Ah, the blissfully ignorant days when a handful of voices shouted that the novel coronavirus caused no more harm than a mild cold. Two months ago, many people believed that. Now, after 1.5 million COVID-19 cases have been reported and 91,664 deaths are attributed to the disease, the healthcare community knows better.

The destruction that COVID-19 levels at the brain and lungs has also been a hard new lesson for healthcare. Professionals working in post-acute care should understand this reality and be prepared for patients struggling to move through the aftermath of these damages. Keeping patients breathing is of chief concern for admitted patients, of course, but not the only one.

Neuroimaging confirms that stroke in particular should be anticipated among COVID-19 patients.

Acute stroke is most common

The pandemic has hit so fast and so hard that meaningful study has been difficult to come by. This week, however, a robust study of 3,218 COVID-19 confirmed patients throughout New York City extracted data from extensive neuroimaging that suggests how many COVID-19 survivors will emerge in rehabilitation with neurological impairments.

Acute stroke was the most common finding on neuro-imaging, seen in 92.5% of patients with positive neuro-imaging studies, and present in 1.1% of hospitalized COVID-19 patients.

Jain, Young, Dogra, Kennedy, Nguyen et al, 2020, Journal of Neurological Sciences

The study team also notes that acute stroke indicates a poor outcome for the hospitalized COVID-19 patient; observing that it exerted greater influence even than age, hypertension, or obesity. The researchers also concluded that COVID-19 patients whose neuroimaging shows a large ischemic or hemorrhagic stroke have a 50% mortality.

Brain is in harm’s way

Why is the brain vulnerable to COVID-19 transmission? The ease with which aerosol droplets can enter the nasal passages may have something to do with it. Two receptor proteins that live in the inner lining of the nose can open the door to COVID-19.

Dutch immunologist Martijn Nawjin, MC, studied this transmission process and observed:

“This is the first time these particular cells in the nose have been associated with COVID-19. While there are many factors that contribute to virus transmissibility, our findings are consistent with the rapid infection rates of the virus seen so far. The location of these cells on the surface of the inside of the nose make them highly accessible to the virus, and also may assist with transmission to other people.”

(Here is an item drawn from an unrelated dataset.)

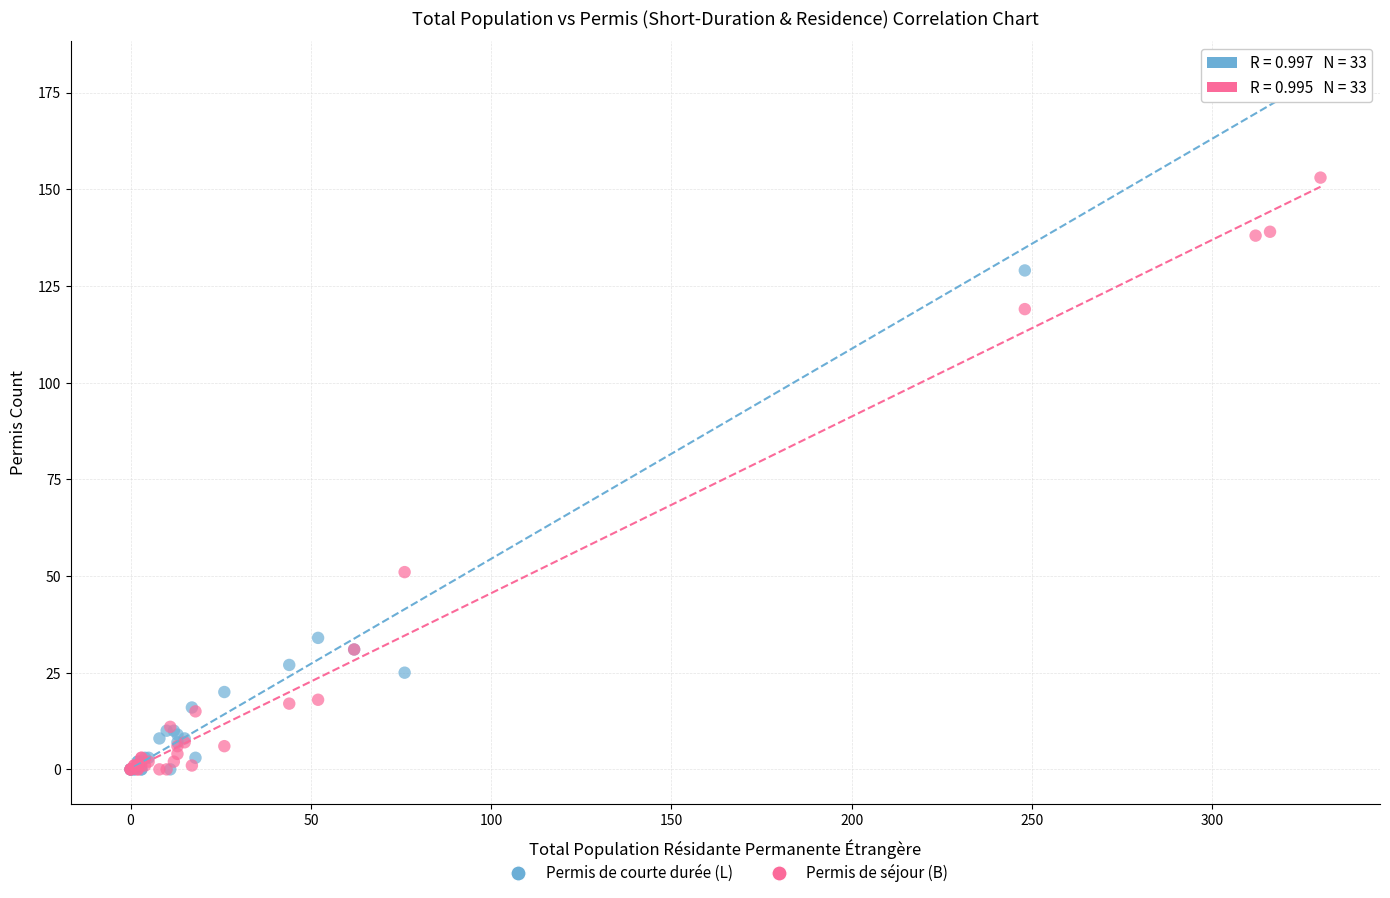

In the Permis de courte durée (L) series, what Y value is closest to 88?

129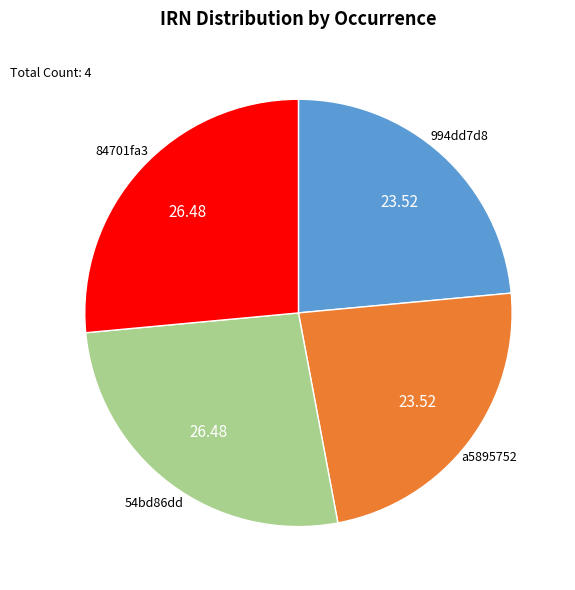

Is there any slice that represents more than half of the pie?

No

Martijn Nawijn, MC, University Medical Center Groningen, the Netherlands

The proteins, (ACE2 and TMPRSS2) also exist in the cornea of the eye.

Lungs go bad

If outcomes from SARS and MERS provide an indicator of the disability that may lie head for COVID-19 survivors, these individuals may have to grapple with lingering difficult with lung function. The reason, researchers say, is the fibrosis known to occur in SARS and MERS patients.

According to CNN Health:

And up to two-thirds of patients with SARS who were sick enough to require hospitalization also developed pulmonary fibrosis, according to DePinho. If the same pattern holds true for Covid-19, that could mean many thousands of people will have long-term lung scarring.

Gina Yu and Sanjay Gupta, MD, CNN Health

Even among patients who were presumed to have made complete recoveries from SARS and MERS, there is the potential for pulmonary fibrosis to progress and seriously damage the lungs, according to Ronald DePinho, professor and past president of MD Anderson Cancer Center and co-founder of Tvardi Therapeutics

Setting aside scarring and fibrosis in the lungs, COVID-19 has been observed to form blood clots at abnormally high rates, with the potential to create pulmonary embolisms in the lower extremities, according to CNN.